BrewDudeBob · March 11, 2008, 2:15am

Did that fix your issue?

You will usually know immediately if it fails. Sometimes it will sync up almost all the way before crapping out.

I always do a "metastat|grep %" to monitor the sync progress.

BrewDudeBob · March 11, 2008, 2:17am

also, another thing I will do is do a "metastat|grep Invoke" to see how many slices are hosed.

xramm · March 11, 2008, 3:23am

metareplace -e <mirror> <device> (metreplace enable command) worked in case of disk needs really resynchronisation.

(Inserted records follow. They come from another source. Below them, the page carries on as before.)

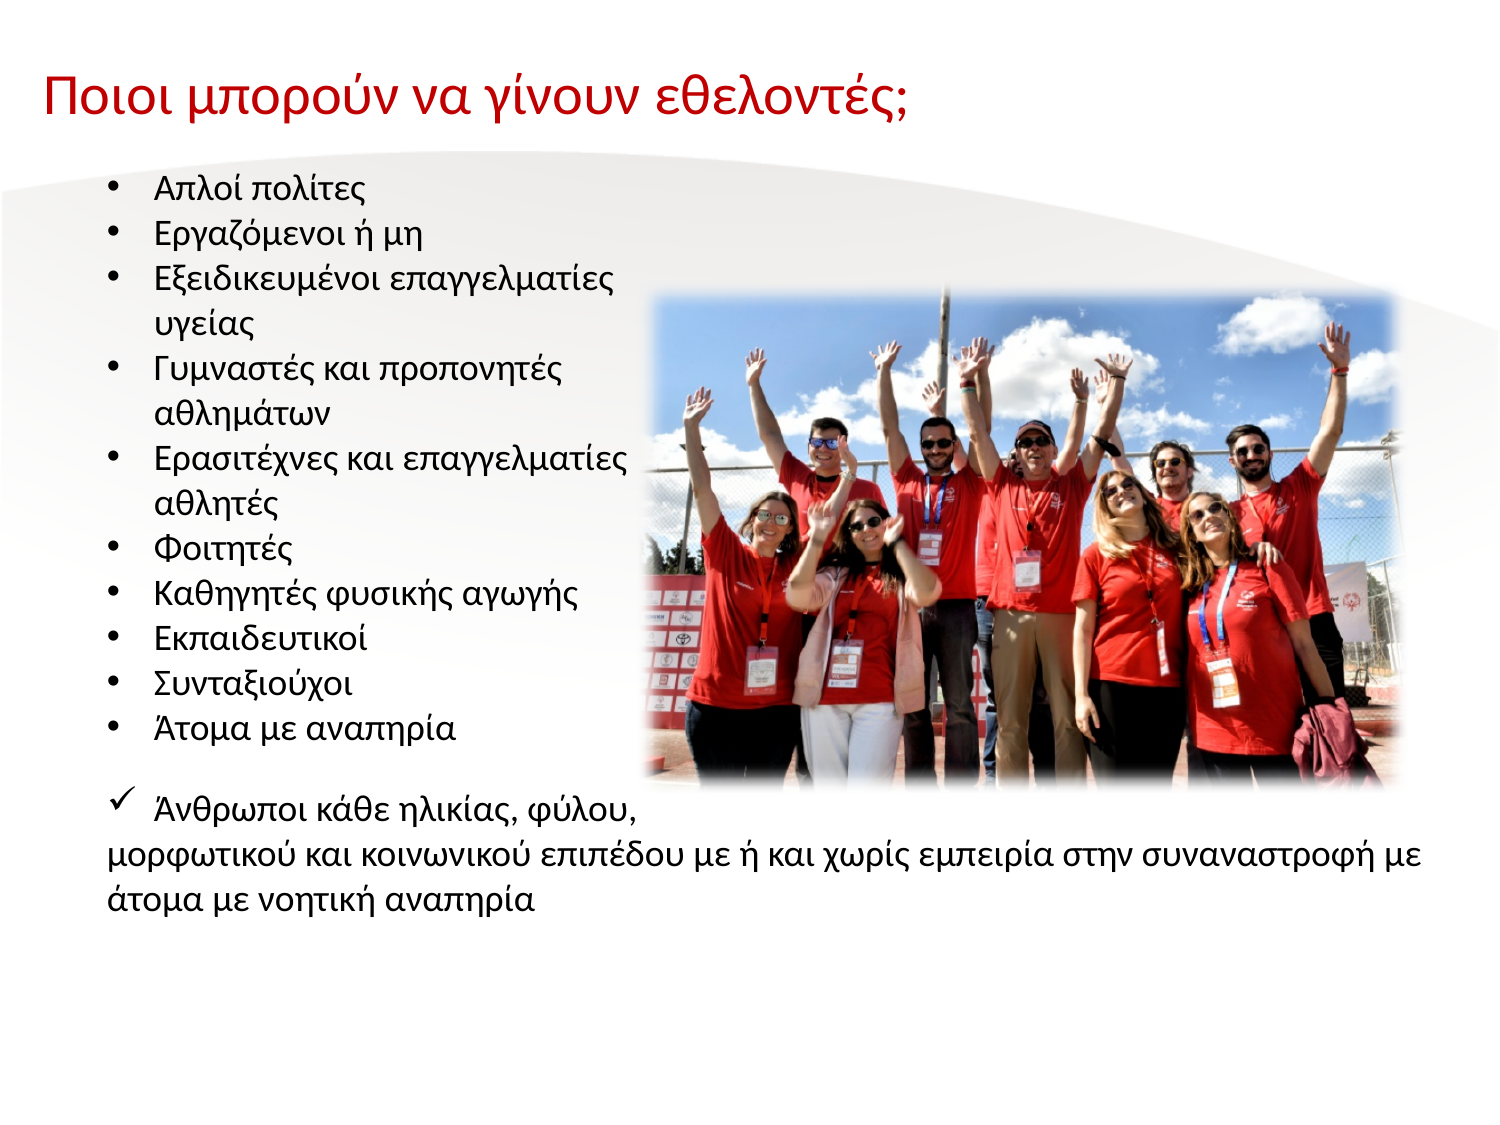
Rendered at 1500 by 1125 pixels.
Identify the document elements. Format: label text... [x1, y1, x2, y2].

text_box Ποιοι μπορούν να γίνουν εθελοντές; [29, 48, 1379, 149]
picture [0, 151, 1500, 1085]
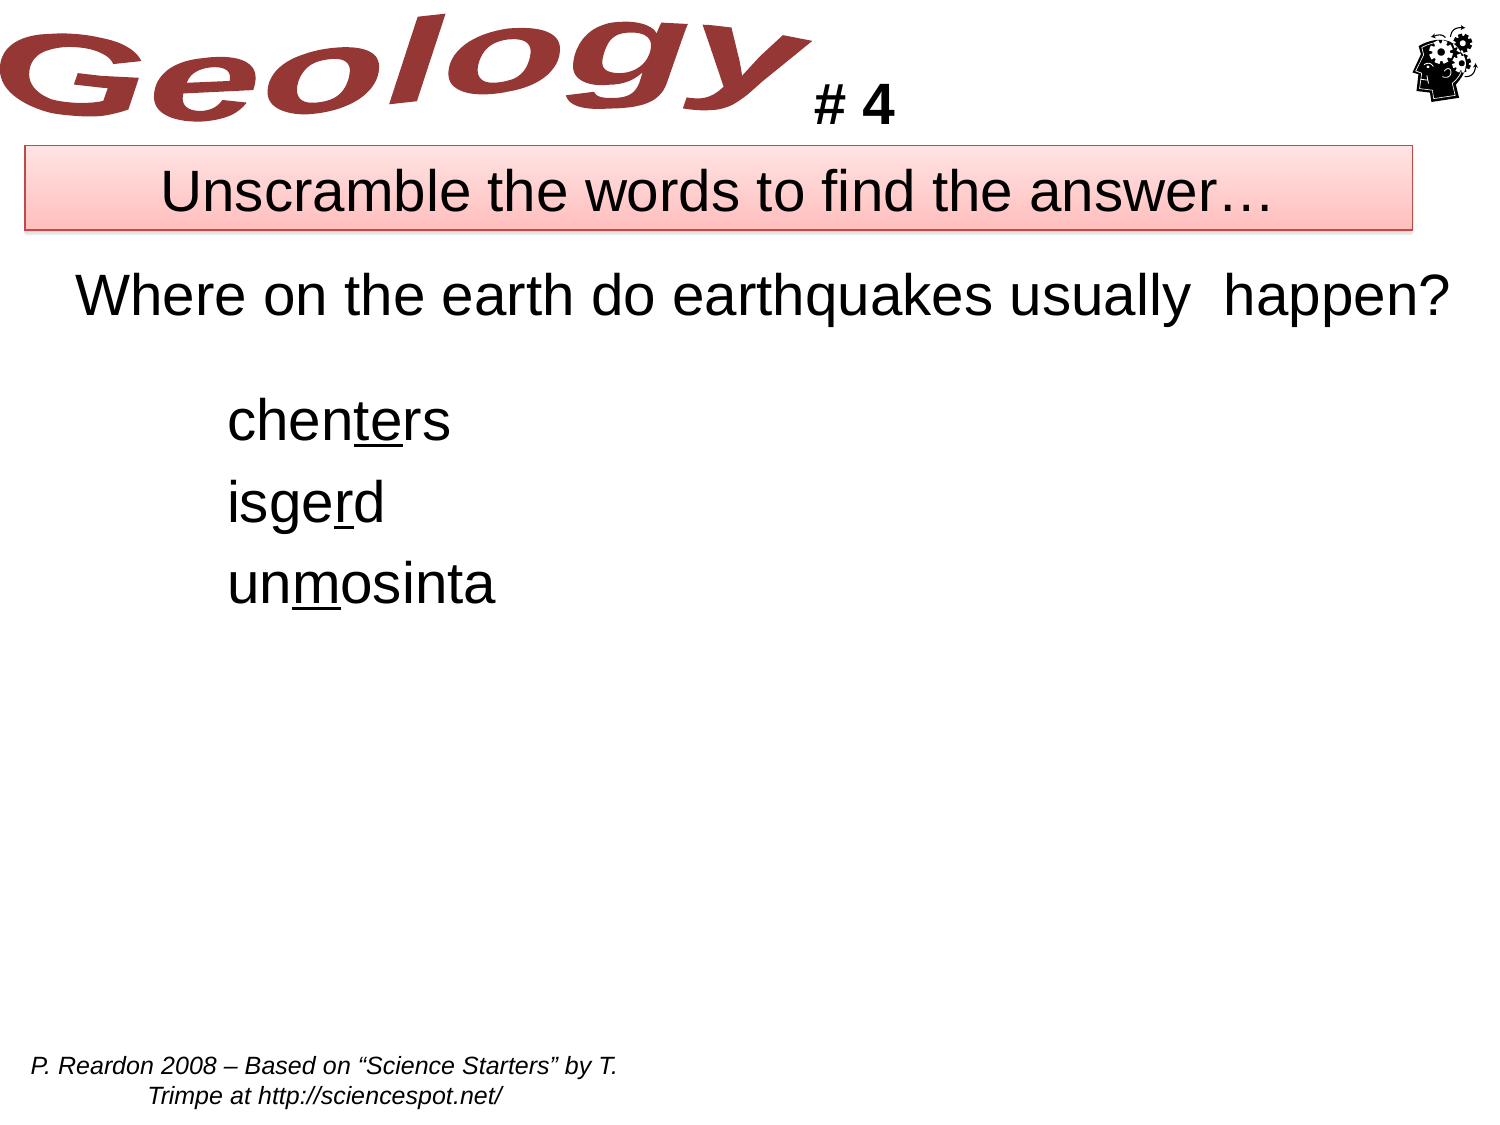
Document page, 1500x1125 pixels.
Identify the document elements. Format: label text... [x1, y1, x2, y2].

text_box chenters isgerd unmosinta [212, 374, 725, 920]
text_box Where on the earth do earthquakes usually happen? [60, 249, 1478, 325]
text_box P. Reardon 2008 – Based on “Science Starters” by T. Trimpe at http://sciencespot.net/ [0, 1042, 650, 1125]
text_box # 4 [774, 59, 950, 144]
picture [1412, 24, 1479, 103]
text_box Unscramble the words to find the answer… [24, 145, 1413, 230]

I think it meant like Sun Solstice DiskSuite said is useful when a component fails due to human error (for example, accidentally turning off a disk)..

But some of the disks needed physical replacement even though metareplace -e command cleared the errors in the first place.

Also consider the commands; iostat -eE or iostat -en result to see HW errors..

b.janardhanguru · April 14, 2008, 10:56pm

after we replaces a disk with metareplace -e option..,

here do we need to resync ??. how the new disk will update with the old data.

please advice.., thanks

xramm · April 15, 2008, 3:07am

in your case metareplace will already do a resync and this is copying files from mate disk to new replaced disk.
All you have to do be careful about that the replacement disk must be partitioned to match the disk it is replacing before running the metareplace command.

BrewDudeBob · April 15, 2008, 9:11am

If your disk is part of a two disk mirror you can lay out the partitions on the new disk with a one line command:

prtvtoc -s /dev/rdsk/good_disk_s2 | fmthard -s - /dev/rdsk/new_disk_s2

Here is an example:

# prtvtoc -s /dev/rdsk/c0t1d0s2 | fmthard -s - /dev/rdsk/c3t0d0s2
fmthard: New volume table of contents now in place.

Of course it is a good idea to do a prtvtoc -s on each drive before you pipe the prtvtoc command to the fmthard so you can see the layouts of each disk before you copy the info.